ISIS claims responsibility for cartoon exhibition attack in Texas
The Islamic State has reportedly declared it was behind the attack in Garland, Texas, via its Al Bayan radio station.
The Islamic State (IS, formerly ISIS) made a statement on Tuesday, claiming this was the terrorist group’s first attack on US soil. The IS added that two of its “soldiers” had attempted to carry out an attack as the exhibit was “portraying negative pictures of the Prophet Mohammed,” AFP reported.
The jihadist group warned that this could be start of a terror campaign that will be “bigger and more bitter.”
Both gunman were shot and killed in a parking lot outside the venue, which was hosting a controversial art event depicting images of the Prophet Mohammed.
The shooters were named as roommates Elton Simpson and Nadir Soofi, from Phoenix. It emerged that Simpson had been under surveillance since 2006. In 2011, he was convicted of committing a terror-related offense after lying to FBI agents about his desire to travel to Somalia and join jihadist militia.
Two social media accounts, which had possible links to the Islamic State (IS), posted messages referring to Sunday’s attacks before they were carried out.
A Twitter account under the name “Shariah is Light” posted a message with the hashtag #texasattack at 18.35 Central Time. An image on the account featured American-born jihadist Anwar al-Awlaki, who was killed in 2011 in Yemen by a drone attack.
The Shariah is Light account subsequently attempted to follow a second account “AbuHussainAlBritani.” This second account posted a number of messages referring to the shooting in Texas and appeared to imply that IS was behind it.
One of the tweets said that “2 of our brothers just opened fire" at the Prophet Muhammad art exhibition in Texas.
The incident unfolded when a car drove up towards an indoor arena in Garland, where in the region of 200 people had been attending the exhibit, which offered a $10,000 first prize for the best artwork or cartoon depicting the prophet.
Artist Bosch Fawstin won the award for his drawing of a sword-wielding Prophet in a turban saying, “You can’t draw me.”
The event was organized by the American Freedom Defense Initiative (AFDI), which is led by Pamala Geller, a critic of Islam.

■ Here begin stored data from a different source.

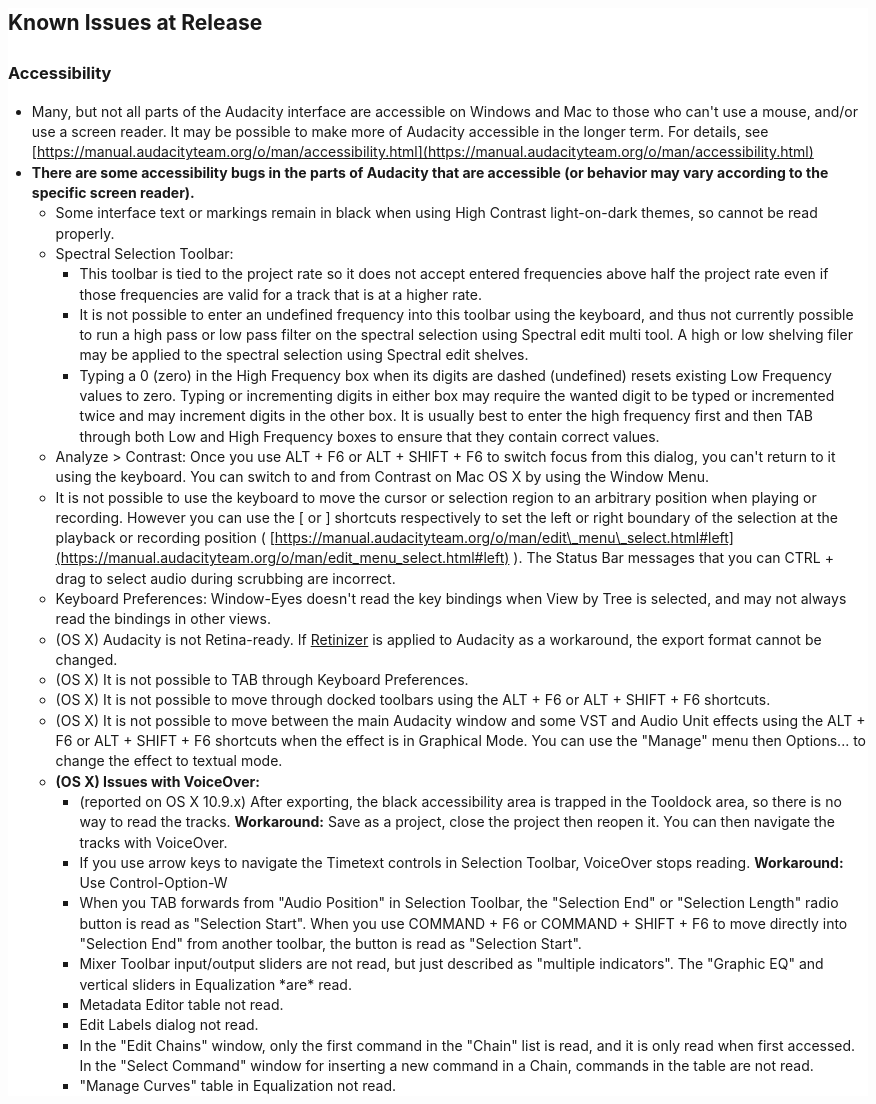 ## Known Issues at Release

### Accessibility

* Many, but not all parts of the Audacity interface are accessible on Windows and Mac to those who can't use a mouse, and/or use a screen reader. It may be possible to make more of Audacity accessible in the longer term. For details, see [https://manual.audacityteam.org/o/man/accessibility.html](https://manual.audacityteam.org/o/man/accessibility.html)
* **There are some accessibility bugs in the parts of Audacity that are accessible (or behavior may vary according to the specific screen reader).**
  * Some interface text or markings remain in black when using High Contrast light-on-dark themes, so cannot be read properly.
  * Spectral Selection Toolbar:
    * This toolbar is tied to the project rate so it does not accept entered frequencies above half the project rate even if those frequencies are valid for a track that is at a higher rate.
    * It is not possible to enter an undefined frequency into this toolbar using the keyboard, and thus not currently possible to run a high pass or low pass filter on the spectral selection using Spectral edit multi tool. A high or low shelving filer may be applied to the spectral selection using Spectral edit shelves.
    * Typing a 0 (zero) in the High Frequency box when its digits are dashed (undefined) resets existing Low Frequency values to zero. Typing or incrementing digits in either box may require the wanted digit to be typed or incremented twice and may increment digits in the other box. It is usually best to enter the high frequency first and then TAB through both Low and High Frequency boxes to ensure that they contain correct values.
  * Analyze > Contrast: Once you use ALT + F6 or ALT + SHIFT + F6 to switch focus from this dialog, you can't return to it using the keyboard. You can switch to and from Contrast on Mac OS X by using the Window Menu.
  * It is not possible to use the keyboard to move the cursor or selection region to an arbitrary position when playing or recording. However you can use the \[ or ] shortcuts respectively to set the left or right boundary of the selection at the playback or recording position ( [https://manual.audacityteam.org/o/man/edit\_menu\_select.html#left](https://manual.audacityteam.org/o/man/edit_menu_select.html#left) ). The Status Bar messages that you can CTRL + drag to select audio during scrubbing are incorrect.
  * Keyboard Preferences: Window-Eyes doesn't read the key bindings when View by Tree is selected, and may not always read the bindings in other views.
  * (OS X) Audacity is not Retina-ready. If [Retinizer](http://retinizer.mikelpr.com/) is applied to Audacity as a workaround, the export format cannot be changed.
  * (OS X) It is not possible to TAB through Keyboard Preferences.
  * (OS X) It is not possible to move through docked toolbars using the ALT + F6 or ALT + SHIFT + F6 shortcuts.
  * (OS X) It is not possible to move between the main Audacity window and some VST and Audio Unit effects using the ALT + F6 or ALT + SHIFT + F6 shortcuts when the effect is in Graphical Mode. You can use the "Manage" menu then Options... to change the effect to textual mode.
  * **(OS X) Issues with VoiceOver:**
    * (reported on OS X 10.9.x) After exporting, the black accessibility area is trapped in the Tooldock area, so there is no way to read the tracks. **Workaround:** Save as a project, close the project then reopen it. You can then navigate the tracks with VoiceOver.
    * If you use arrow keys to navigate the Timetext controls in Selection Toolbar, VoiceOver stops reading. **Workaround:** Use Control-Option-W
    * When you TAB forwards from "Audio Position" in Selection Toolbar, the "Selection End" or "Selection Length" radio button is read as "Selection Start". When you use COMMAND + F6 or COMMAND + SHIFT + F6 to move directly into "Selection End" from another toolbar, the button is read as "Selection Start".
    * Mixer Toolbar input/output sliders are not read, but just described as "multiple indicators". The "Graphic EQ" and vertical sliders in Equalization \*are\* read.
    * Metadata Editor table not read.
    * Edit Labels dialog not read.
    * In the "Edit Chains" window, only the first command in the "Chain" list is read, and it is only read when first accessed. In the "Select Command" window for inserting a new command in a Chain, commands in the table are not read.
    * "Manage Curves" table in Equalization not read.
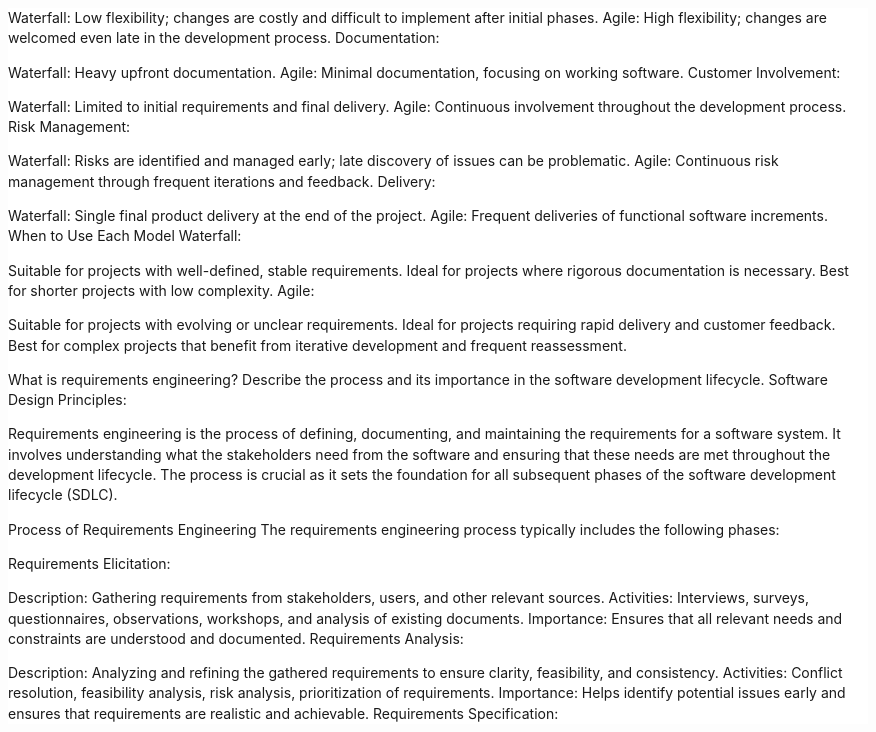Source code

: Waterfall: Low flexibility; changes are costly and difficult to implement after initial phases.
Agile: High flexibility; changes are welcomed even late in the development process.
Documentation:

Waterfall: Heavy upfront documentation.
Agile: Minimal documentation, focusing on working software.
Customer Involvement:

Waterfall: Limited to initial requirements and final delivery.
Agile: Continuous involvement throughout the development process.
Risk Management:

Waterfall: Risks are identified and managed early; late discovery of issues can be problematic.
Agile: Continuous risk management through frequent iterations and feedback.
Delivery:

Waterfall: Single final product delivery at the end of the project.
Agile: Frequent deliveries of functional software increments.
When to Use Each Model
Waterfall:

Suitable for projects with well-defined, stable requirements.
Ideal for projects where rigorous documentation is necessary.
Best for shorter projects with low complexity.
Agile:

Suitable for projects with evolving or unclear requirements.
Ideal for projects requiring rapid delivery and customer feedback.
Best for complex projects that benefit from iterative development and frequent reassessment.


What is requirements engineering? Describe the process and its importance in the software development lifecycle.
Software Design Principles:

Requirements engineering is the process of defining, documenting, and maintaining the requirements for a software system. It involves understanding what the stakeholders need from the software and ensuring that these needs are met throughout the development lifecycle. The process is crucial as it sets the foundation for all subsequent phases of the software development lifecycle (SDLC).

Process of Requirements Engineering
The requirements engineering process typically includes the following phases:

Requirements Elicitation:

Description: Gathering requirements from stakeholders, users, and other relevant sources.
Activities: Interviews, surveys, questionnaires, observations, workshops, and analysis of existing documents.
Importance: Ensures that all relevant needs and constraints are understood and documented.
Requirements Analysis:

Description: Analyzing and refining the gathered requirements to ensure clarity, feasibility, and consistency.
Activities: Conflict resolution, feasibility analysis, risk analysis, prioritization of requirements.
Importance: Helps identify potential issues early and ensures that requirements are realistic and achievable.
Requirements Specification:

It emerged that the AFDI paid $10,000 for extra security and protection.
Geller’s organization decided to create the ‘Mohammed Art Exhibition and Contest’ following the Charlie Hebdo massacre in Paris in January after the satirical magazine had published cartoons mocking the Prophet.
Following the shooting, Geller, who has been behind a series of anti-Hamas adverts displayed on transportation networks across the US, wrote a statement on her website saying that "This is war on free speech."
The prize was presented to Fawstin, who was a former Muslim, by the controversial Dutch politician Gert Wilders, who gave a 15 minute speech to the audience, in which he said, “We are here to defend our rights and stand for freedom of speech.” He also declared that similar exhibitions should be held “all over the United States and all over the free world.”
Last week, two Democrat lawmakers had asked President Barack Obama to prevent the far-right politician from being allowed to enter the US for his anti-Muslim views. Before speaking in Texas, he had met with Republican Senators Louie Gohmert and Steve King.